Incomprensible en cualquier caso fue el olvido, por activa y pasiva, de 'La grande Bellezza', de Paolo Sorrentino, una de las cintas más amargas (por melancólicas), exuberantes y excesivas que se han podido contemplar y que nos recuerdan que su director tiempo atrás completó esa obra maestra que es Il divo.
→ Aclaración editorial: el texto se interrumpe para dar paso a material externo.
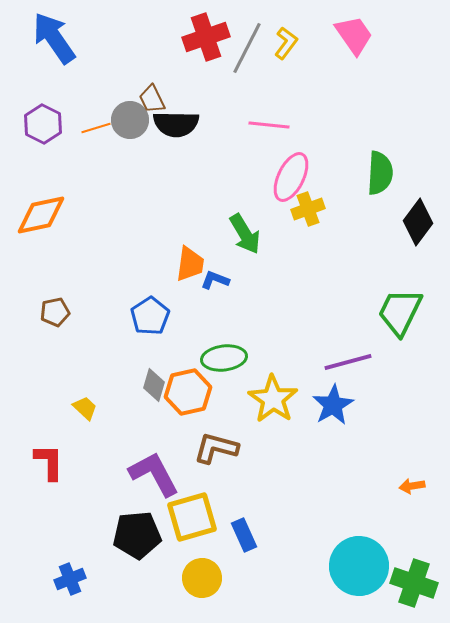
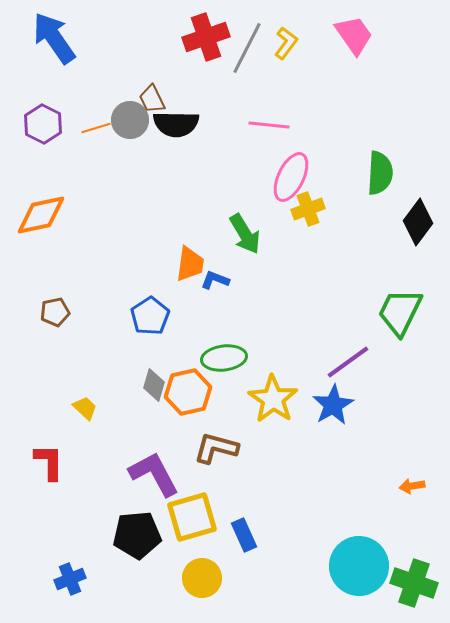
purple line: rotated 21 degrees counterclockwise
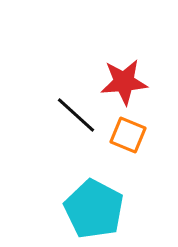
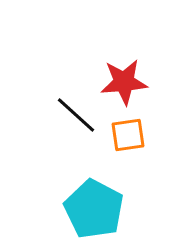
orange square: rotated 30 degrees counterclockwise
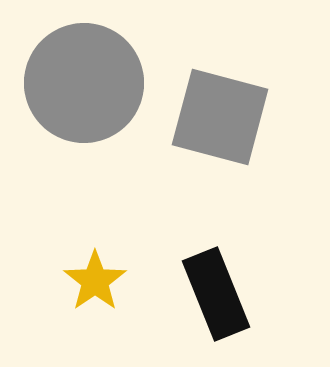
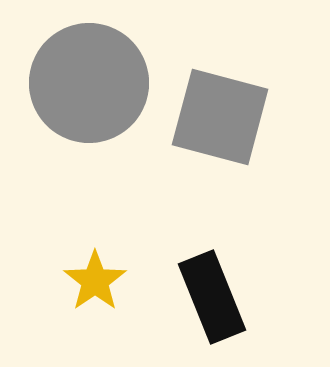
gray circle: moved 5 px right
black rectangle: moved 4 px left, 3 px down
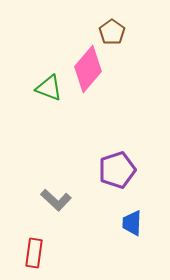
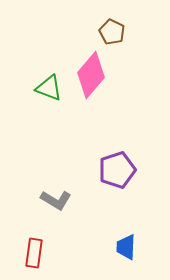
brown pentagon: rotated 10 degrees counterclockwise
pink diamond: moved 3 px right, 6 px down
gray L-shape: rotated 12 degrees counterclockwise
blue trapezoid: moved 6 px left, 24 px down
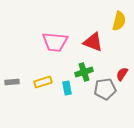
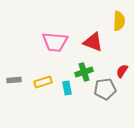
yellow semicircle: rotated 12 degrees counterclockwise
red semicircle: moved 3 px up
gray rectangle: moved 2 px right, 2 px up
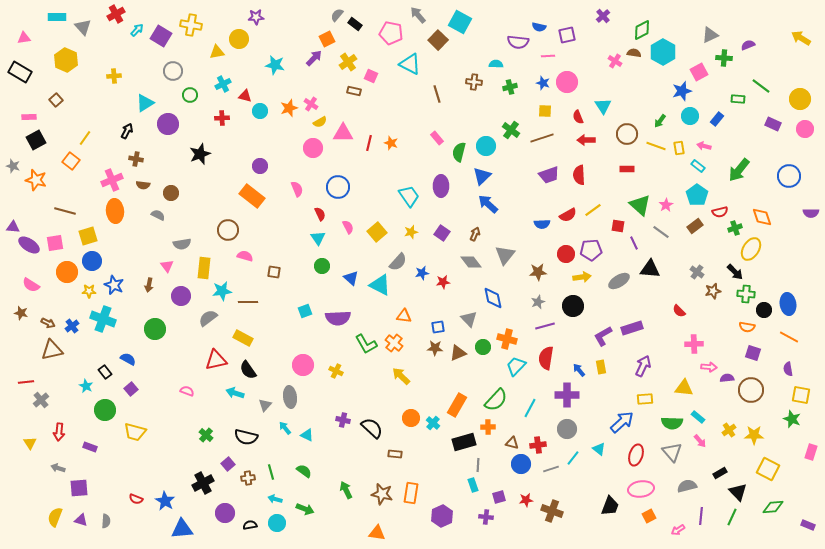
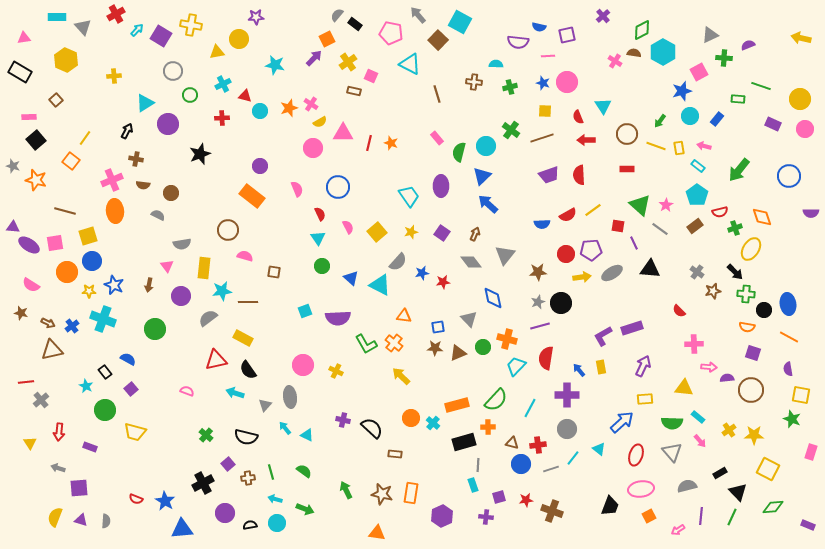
yellow arrow at (801, 38): rotated 18 degrees counterclockwise
green line at (761, 86): rotated 18 degrees counterclockwise
black square at (36, 140): rotated 12 degrees counterclockwise
gray line at (661, 232): moved 1 px left, 3 px up
gray ellipse at (619, 281): moved 7 px left, 8 px up
black circle at (573, 306): moved 12 px left, 3 px up
purple line at (545, 326): moved 5 px left
orange rectangle at (457, 405): rotated 45 degrees clockwise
Sea como sea, queda una edición que ha brillado a una gran altura. A un lado la extraña programación de Takashi Miike en la sección oficial, todas las películas han servido para demostrar que la decisión de poblar la sección oficial con una mayoría de producciones o estadounidenses o francesas, no era equivocada.

Para el final, en cualquier caso, queda el recuerdo de una película que en sus casi tres horas de duración extiende, explica y rescata el sabor y el tacto de la piel. La piel dulce. De lo que pasó en 'Munich', mejor nos olvidamos.